Flink on yarn部署模式

作者: it_zzy | 来源:发表于2019-02-24 09:46 被阅读1次

    Flink on yarn部署模式


    背景

    Flink是一个高性能,高吞吐,低延迟的流处理框架。它不仅仅是作为一个流式处理框架,更将批处理统一了起来(在Flink中,批处理是流处理的一种特例)。Flink的这种架构,也更好的解决了传统大数据架构那种繁琐的组件堆积,让批流能够在不改变原有代码的基础上,进行批处理或者流处理。实现了Flink支持多种部署方式local,standalone,yarn以及k8s,现在大多数企业因为大数据平台都以yarn作为资源管理器,所以为了方便管理,很多企业选择了Flink on yarn这种模式。当然随着容器云火热,不少企业选择K8S作为大数据平台的整个资源管理器,这个时候可以选择将Flink部署到K8S之上。下面重点介绍现阶段Flink on yarn在企业中的应用。

    Flink on Yarn交互过程概览

    flink on yarn的整个交互过程图,如下:

    要使得flink运行于yarn上,flink要能找到hadoop配置,因为要连接到yarn的resourcemanager和hdfs。可以使用下面的策略来指定hadoop配置:

    • 1.会查看YARN_CONF_DIR,HADOOP_CONF_DIR或者HADOOP_CONF_PATH是否设置,按照顺序检查的。然后,假如配置了就会从该文件夹下读取配置。

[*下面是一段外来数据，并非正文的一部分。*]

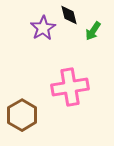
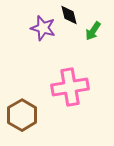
purple star: rotated 25 degrees counterclockwise
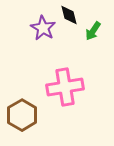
purple star: rotated 15 degrees clockwise
pink cross: moved 5 px left
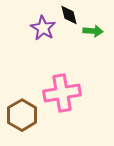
green arrow: rotated 120 degrees counterclockwise
pink cross: moved 3 px left, 6 px down
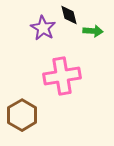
pink cross: moved 17 px up
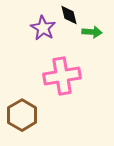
green arrow: moved 1 px left, 1 px down
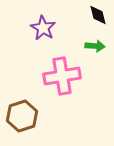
black diamond: moved 29 px right
green arrow: moved 3 px right, 14 px down
brown hexagon: moved 1 px down; rotated 12 degrees clockwise
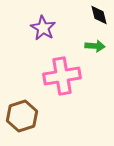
black diamond: moved 1 px right
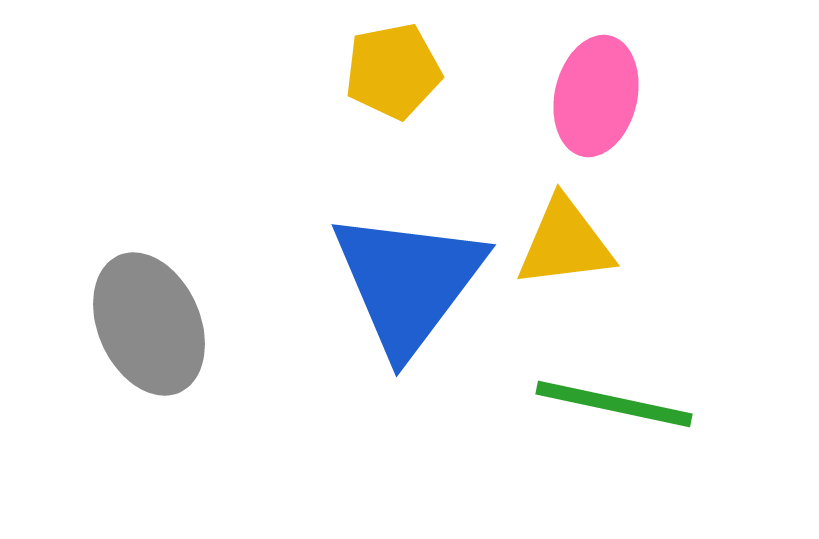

    • 2.如果上面环境变量都没有配置的话,会使用HADOOP_HOME环境变量。对于hadoop2的话会查找的配置路径是 $HADOOP_HOME/etc/hadoop;对于hadoop1会查找的路径是$HADOOP_HOME/conf.

    每当创建一个新flink的yarn session的时候,客户端会首先检查要请求的资源(containers和memory)是否可用。然后,将包含flink相关的jar包盒配置上传到hdfs。

    接下来就是客户端会向resourcemanager申请一个yarn container 用以启动ApplicationMaster。由于客户端已经将配置和jar文件注册为了container的资源,所以nodemanager会直接使用这些资源准备好container(例如,下载文件等)。一旦该过程结束,AM就被启动了。

    Jobmanager和AM运行于同一个container。一旦创建成功,AM就知道了Jobmanager的地址。它会生成一个新的flink配置文件,这个配置文件是给将要启动的taskManager用的,该配置文件也会上传到hdfs。另外,AM的container也提供了Flink的web接口。Yarn代码申请的端口都是临时端口,目的是为了让用户并行启动多个Flink YARN Session。

    最后,AM开始申请启动Flink Taskmanager的containers,这些container会从hdfs上下载jar文件和已修改的配置文件。一旦这些步骤完成,flink就可以接受任务了。

    Flink 作业提交

    因Flink强大的灵活性及开箱即用的原则, 因此提交作业分为2种情况:

    • yarn seesion

    • Flink run

    这2者对于现有大数据平台资源使用率有着很大的区别:

    • 1.第一种yarn seesion(Start a long-running Flink cluster on YARN)这种方式需要先启动集群,然后在提交作业,接着会向yarn申请一块空间后,资源永远保持不变。如果资源满了,下一个作业就无法提交,只能等到yarn中的其中一个作业执行完成后,释放了资源,那下一个作业才会正常提交.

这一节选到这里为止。